Souter seriously considered resigning. For many months it was not at all clear whether he would remain a justice. That the Court met in a city he loathed made the decision even harder. At the urging of a handful of close friends, he decided to stay on, but his attitude towards the Court was never the same. There were times when Souter thought of Bush v. Gore and wept.

But Souter’s views were reflected by many thousands in the legal community who considered the Rehnquist Court’s Bush v. Gore decision an unspeakable betrayal—a Republican coup d’état executed by five Republican justices on the Supreme Court. The Beltway punditry brushed it off—just politics. But that was precisely the problem. The temple of Constitutional jurisprudence had fallen into the political gutter. Moreover, the consequence of that decision was the installation of an Administration which has done more to undermine the concept of the rule of law than any other in the nation’s history. There seems a curious synchronicity between the way Bush came to power and the means he has chosen for his rule ever since. After deciding Bush v. Gore, the Supreme Court has gradually ceased to matter very much.
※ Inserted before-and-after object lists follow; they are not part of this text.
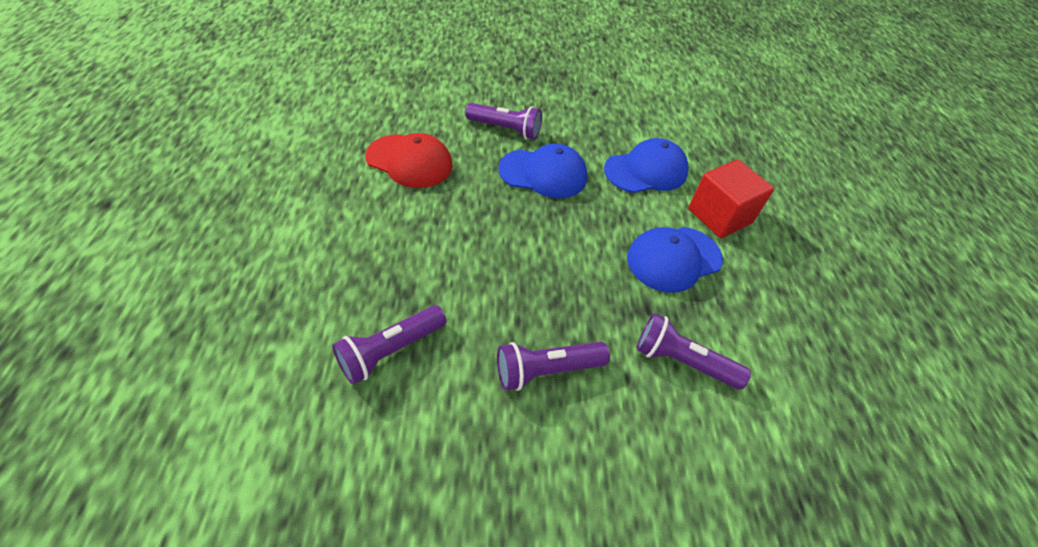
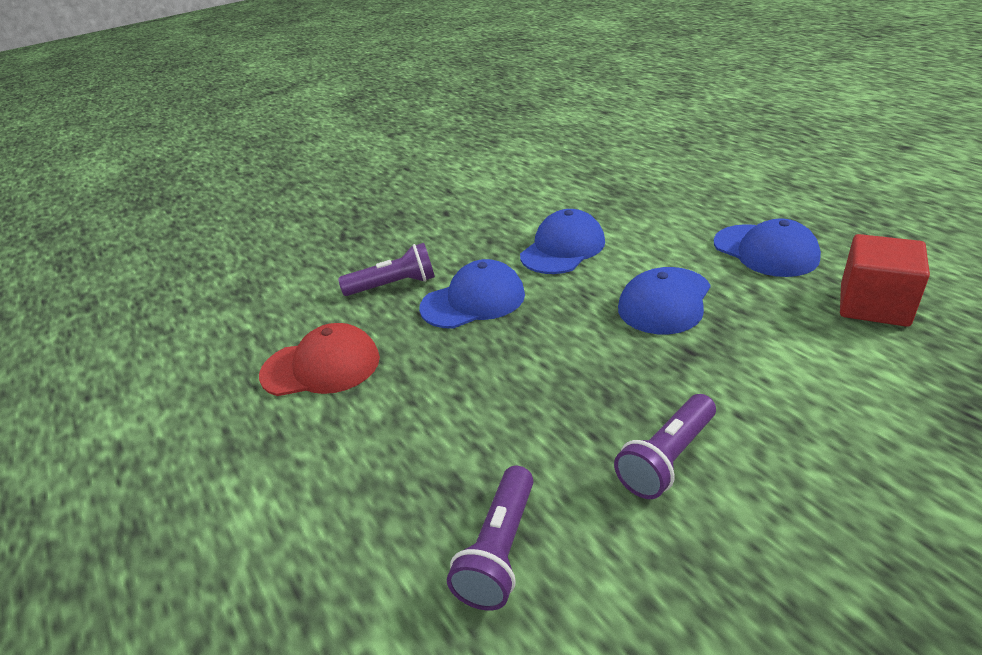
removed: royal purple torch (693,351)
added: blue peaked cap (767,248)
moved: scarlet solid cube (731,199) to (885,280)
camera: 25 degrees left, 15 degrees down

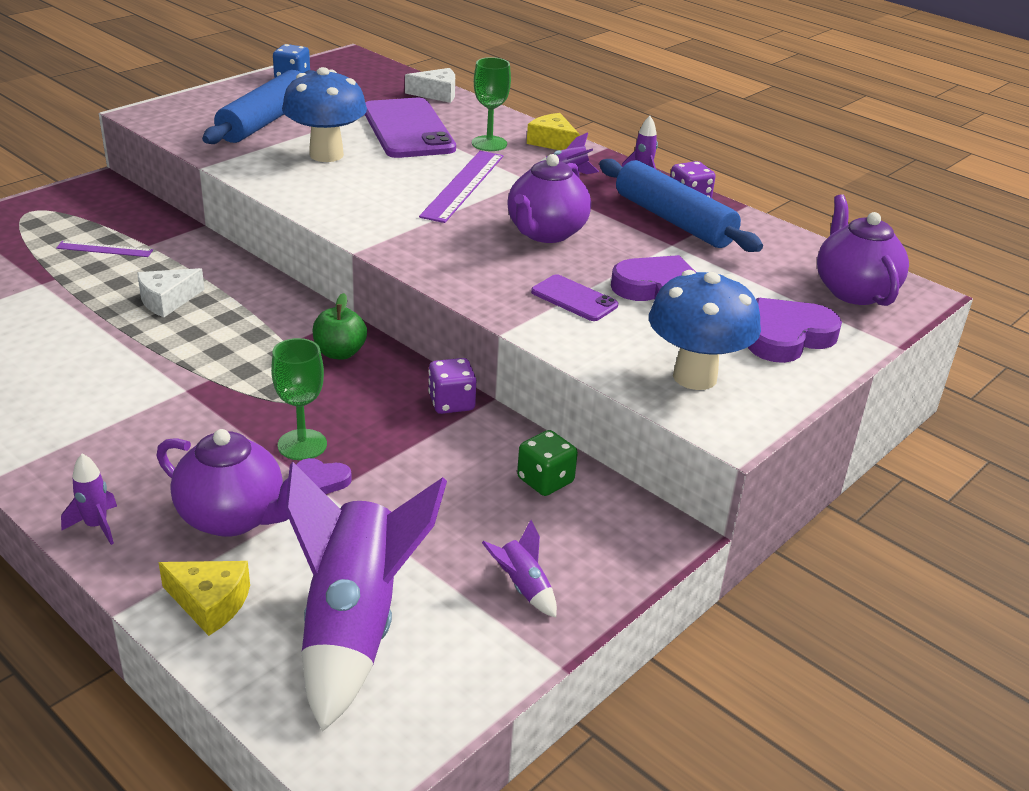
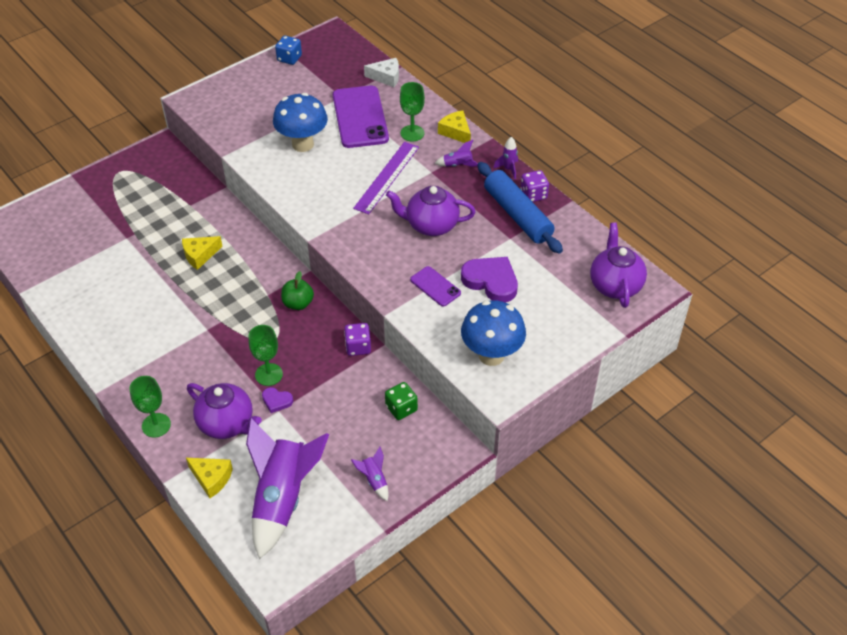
removed: royal purple ruler (104,249); blue pastry roller (259,107); royal purple love heart (795,330)
replaced: royal purple rocket (89,499) to emerald goblet (150,406)
recoloured: white cheese wedge (171,292) to yellow cheese wedge (202,253)
turned: royal purple tea pot (549,198) = (431,211) 60 degrees clockwise
camera: 10 degrees right, 15 degrees up

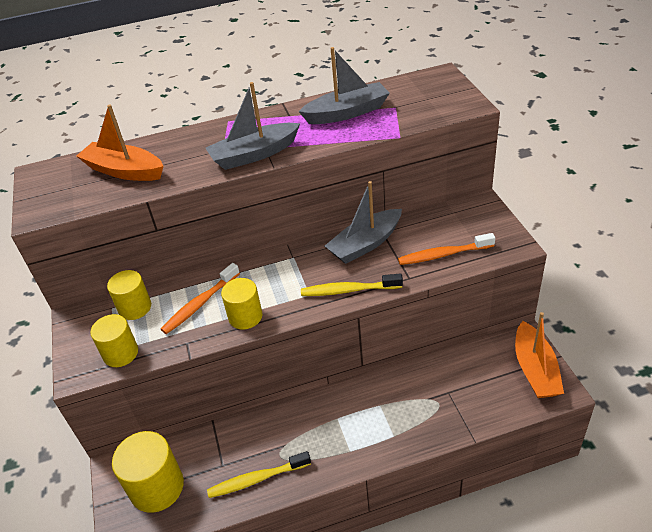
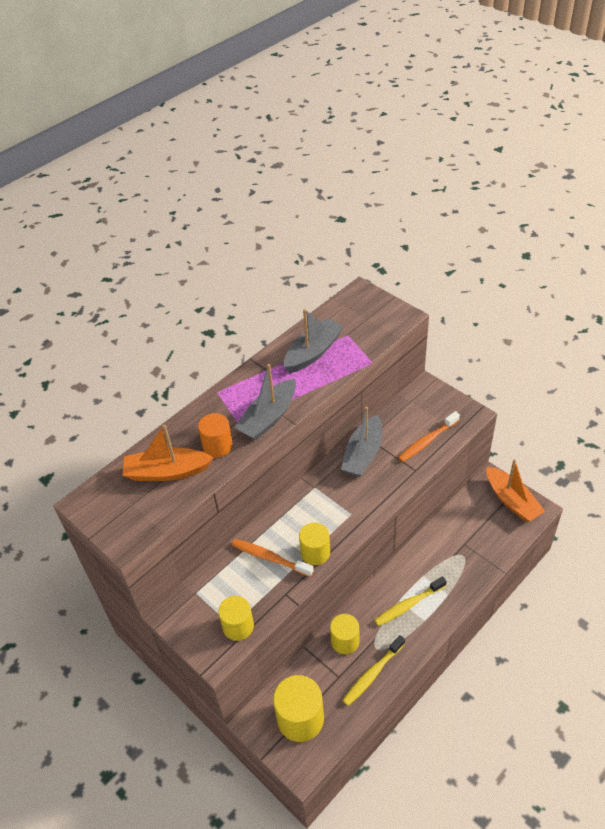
added: bright orange cylinder (215,435)
moved: yellow cylinder (129,295) to (344,634); yellow tooth brush (352,284) to (410,601)
turned: bright orange tooth brush (200,298) = (273,558) 105 degrees clockwise
camera: 30 degrees left, 5 degrees up

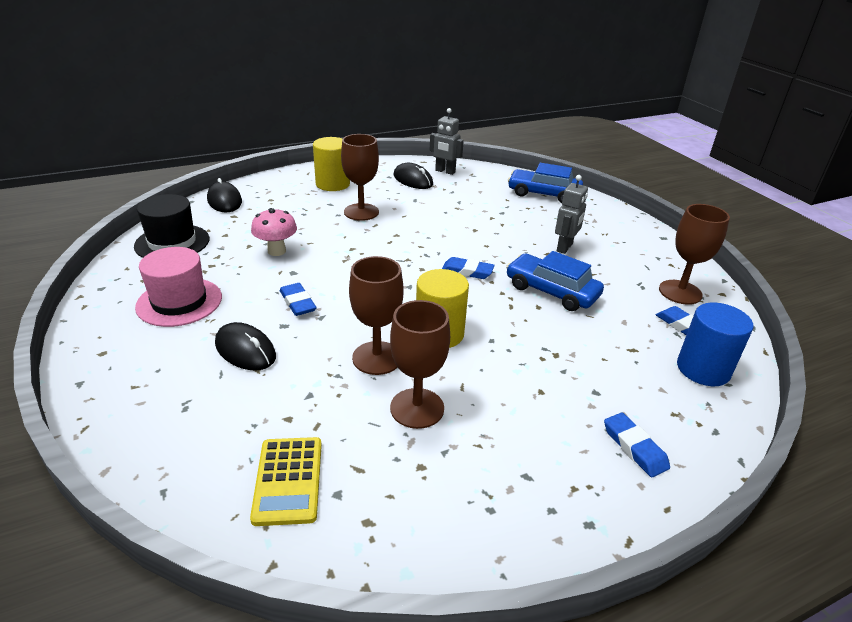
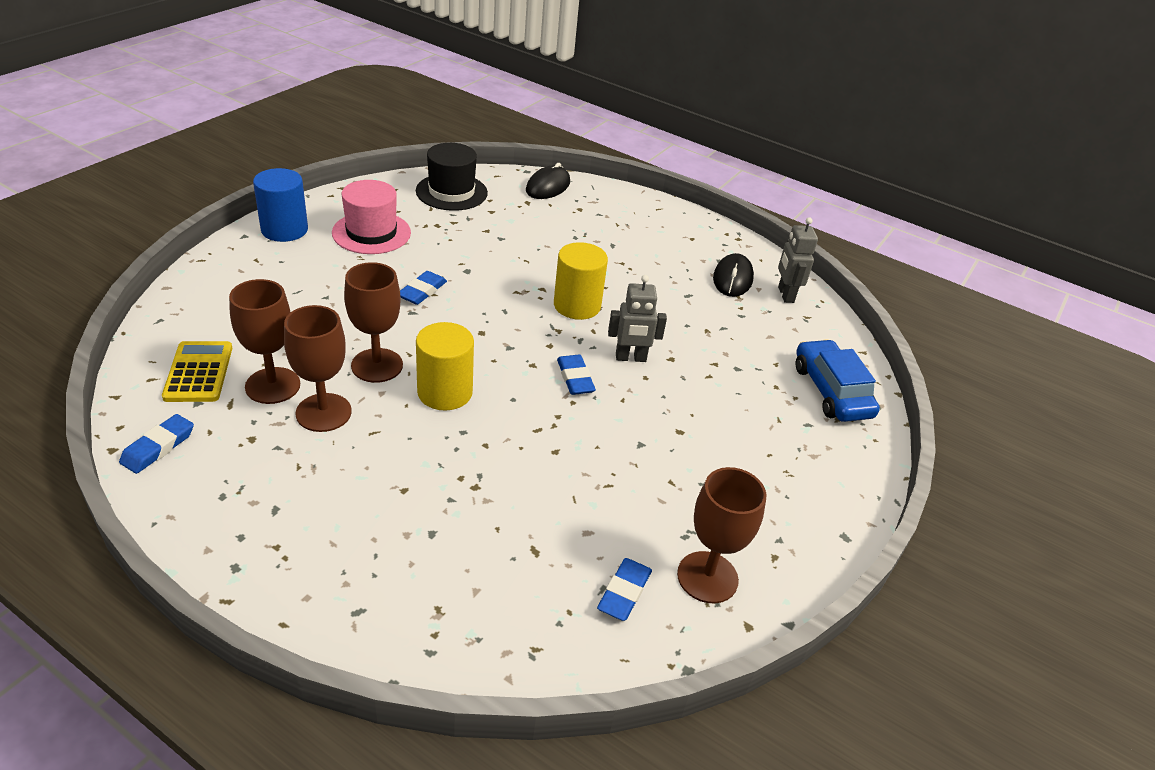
removed: ebony PC mouse (245,346); rose-pink fungus (274,232); blue toy car (555,281)
moved: blue eraser (637,444) to (156,444); dark brown goblet (360,177) to (264,341); blue cylinder (715,344) to (280,205); yellow cylinder (331,164) to (581,281); gray robot figure (571,214) to (637,318)
turned: yellow pocket calculator (286,481) = (197,371) 120 degrees clockwise
camera: 55 degrees right, 5 degrees up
But the comment about the elections and their effect seems strange for a second reason. The “movement” conservative agenda has, since roughly the mid-1980s, focused on transforming the Supreme Court by ensuring it has a majority committed to judicial implementation of the “movement’s” political agenda. This has included the repeal of Roe v. Wade, a radical reinterpretation of civil rights legislation, a reformulation of federalism and a host of other things. This radical political agenda is now being implemented by the “movement” conservatives installed on the federal bench. So elections do indeed have an effect on the working of the courts. A determined clique with a radical agenda and a keen eye for political gamesmanship can implement its agenda even when it has the backing of only roughly a third of the population.

Today Americans are concerned that the Supreme Court and the federal judiciary in general is out of step with the country. They believe it is decidedly too conservative. In my lifetime, this is the first time the public has taken the view that the judiciary has tilted too far to the right.

Toobin’s book fits into a now well-established category of popular writing on the Supreme Court which presents the court as a temple of secrets and proceeds to pierce its veil. These books usually focus heavily on the personal foibles of the judges—physical ailments, use of prescriptive (and sometimes unprescribed) medications, advanced senility and efforts to cover it, and partisan politics. Occasionally these elements are important in helping us understand the dynamics that drive legal decisions, but more often this is just lurid detail. And here, Toobin does a more-than-respectable job. He offers personal details that help us understand who these justices are and how they think; he does not appeal to the prurient. He offers us a glimpse of a Court in a twilight phase, but what he offers is far short of a diagnosis. A noble institution is under siege from the barbarians. If it falls in the end, it will more likely be from internal rot than a storming of the gates.